Friday, January 27, 2012

The Pain Perception

I don't think it's a prerequisite that athletes have the ability to handle pain...but it sure does help.

If nothing else, they had better get used to some pretty major discomfort.  Particularly if they're going to take up a sport like running.  Running hurts.  So do the massages and chiropractic appointments that keep runners upright and moving forward.

When I was running full speed ahead last year - training for Around the Bay and then the marathon - I got pretty used to pain.  I was seeing either Janice and Geoff every second week and trust me when I tell you that there was a lot of tears and nausea as I clung to the bed in agony.  In fact, I once suggested to Janice that she put a little barf bucket under the hole in the headrest of her massage table...just in case.  She never did and, so far, I've never needed one.  But it's come close a few times.

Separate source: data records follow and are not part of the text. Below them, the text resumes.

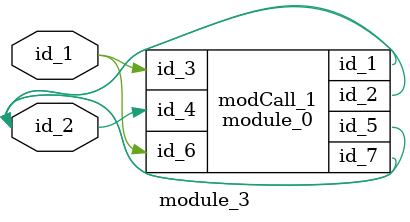
<source format=v>
module module_0 (
    id_1,
    id_2,
    id_3,
    id_4,
    id_5,
    id_6,
    id_7
);
  output wire id_7;
  input wire id_6;
  inout wire id_5;
  input wire id_4;
  input wire id_3;
  inout wire id_2;
  output wire id_1;
  assign id_5 = id_2;
endmodule
module module_1 (
    id_1,
    id_2
);
  inout wire id_2;
  output wire id_1;
  assign id_2 = id_2;
  module_0 modCall_1 (
      id_2,
      id_2,
      id_2,
      id_2,
      id_2,
      id_2,
      id_2
  );
endmodule
module module_2;
  wire id_1;
  module_0 modCall_1 (
      id_1,
      id_1,
      id_1,
      id_1,
      id_1,
      id_1,
      id_1
  );
endmodule
module module_3 (
    id_1,
    id_2
);
  inout wire id_2;
  input wire id_1;
  module_0 modCall_1 (
      id_2,
      id_2,
      id_1,
      id_2,
      id_2,
      id_1,
      id_2
  );
endmodule

</source>
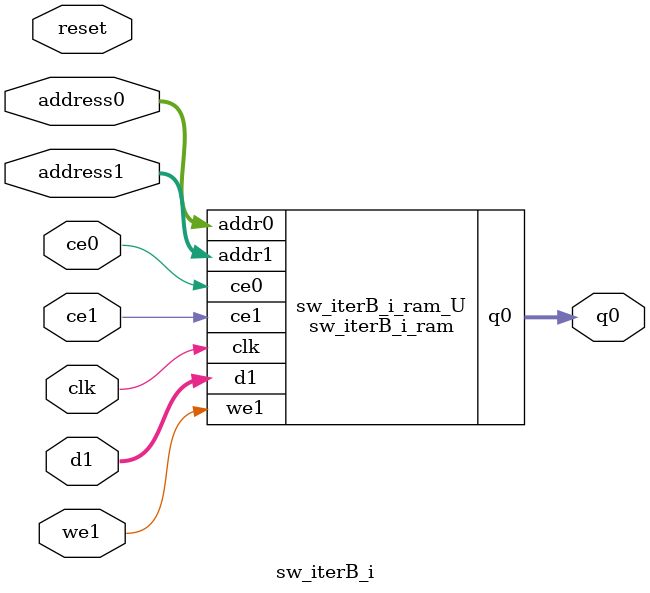
<source format=v>

`timescale 1 ns / 1 ps
module sw_iterB_i_ram (addr0, ce0, q0, addr1, ce1, d1, we1,  clk);

parameter DWIDTH = 16;
parameter AWIDTH = 7;
parameter MEM_SIZE = 128;

input[AWIDTH-1:0] addr0;
input ce0;
output reg[DWIDTH-1:0] q0;
input[AWIDTH-1:0] addr1;
input ce1;
input[DWIDTH-1:0] d1;
input we1;
input clk;

(* ram_style = "distributed" *)reg [DWIDTH-1:0] ram[0:MEM_SIZE-1];




always @(posedge clk)  
begin 
    if (ce0) 
    begin
            q0 <= ram[addr0];
    end
end


always @(posedge clk)  
begin 
    if (ce1) 
    begin
        if (we1) 
        begin 
            ram[addr1] <= d1; 
        end 
    end
end


endmodule


`timescale 1 ns / 1 ps
module sw_iterB_i(
    reset,
    clk,
    address0,
    ce0,
    q0,
    address1,
    ce1,
    we1,
    d1);

parameter DataWidth = 32'd16;
parameter AddressRange = 32'd128;
parameter AddressWidth = 32'd7;
input reset;
input clk;
input[AddressWidth - 1:0] address0;
input ce0;
output[DataWidth - 1:0] q0;
input[AddressWidth - 1:0] address1;
input ce1;
input we1;
input[DataWidth - 1:0] d1;



sw_iterB_i_ram sw_iterB_i_ram_U(
    .clk( clk ),
    .addr0( address0 ),
    .ce0( ce0 ),
    .q0( q0 ),
    .addr1( address1 ),
    .ce1( ce1 ),
    .d1( d1 ),
    .we1( we1 ));

endmodule


</source>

During last year's running madness I also got used to shin pain.  I learned to recognize when things were tight but ok.  I learned the pain that told me to ease off because I was on the edge of shin splints and, most importantly, I learned the pain of shin splints telling me to take time off and call Geoff - again.

I was also pretty shocked when I was introduced to the unforgettable pain of a stress fracture.

So yep, I know pain.

On top of that, having Type 1 diabetes means that I am keenly aware of how I'm feeling pretty much all the time.  As I sit on the couch typing this blog, I have ice packs on my calves, I am listening for the laundry to know when it's done, I am sipping my red wine and composing my story of the day.  Despite all of these distractions, there is always (and I mean always) a part of me that is checking in to see how I'm feeling.  How's my sugar? Am I climbing after dinner?  Crashing after my run? Am I yawning because I'm tired?  Because I'm low?  High?

So to recap, I am usually very aware of how my body is feeling at any given moment and I've learned to identify and put up with a whole variety of pain options.

Now on the to the point of my story.

Last week I went to see Janice.  I've been going to her every four to five weeks rather than every two since I wasn't running and my legs really needed some down time to heal.  She started working on my calves and I was shocked at how much they hurt.  I mean really hurt.

To be honest, I was pretty disappointed.  I had worked so hard to keep my calves loose and limber and there they were feeling like rocks.  I said as much to Janice and she said that they were actually surprisingly loose.  Better than she had felt in a long long time.

Well, that's good - so why the pain?!?

Well, she said, probably because it's been so long since you've had a massage or pushed those muscles that that they are no longer used to hurting.

Bloody hell!

I knew I had to rebuild my leg strength and my running endurance after ten weeks off.  No one told me I'd have to rebuild my pain tolerance too.

1 comment:

  1. That's curious and not at all surprising to me. As runners we get so used to feeling pain that eventually it just feels normal.
    You'll be back soon enough.. think of that pain and discomfort as your "normal". :)
    we need to run again together! Although I'm not sure I can keep up with you anymore.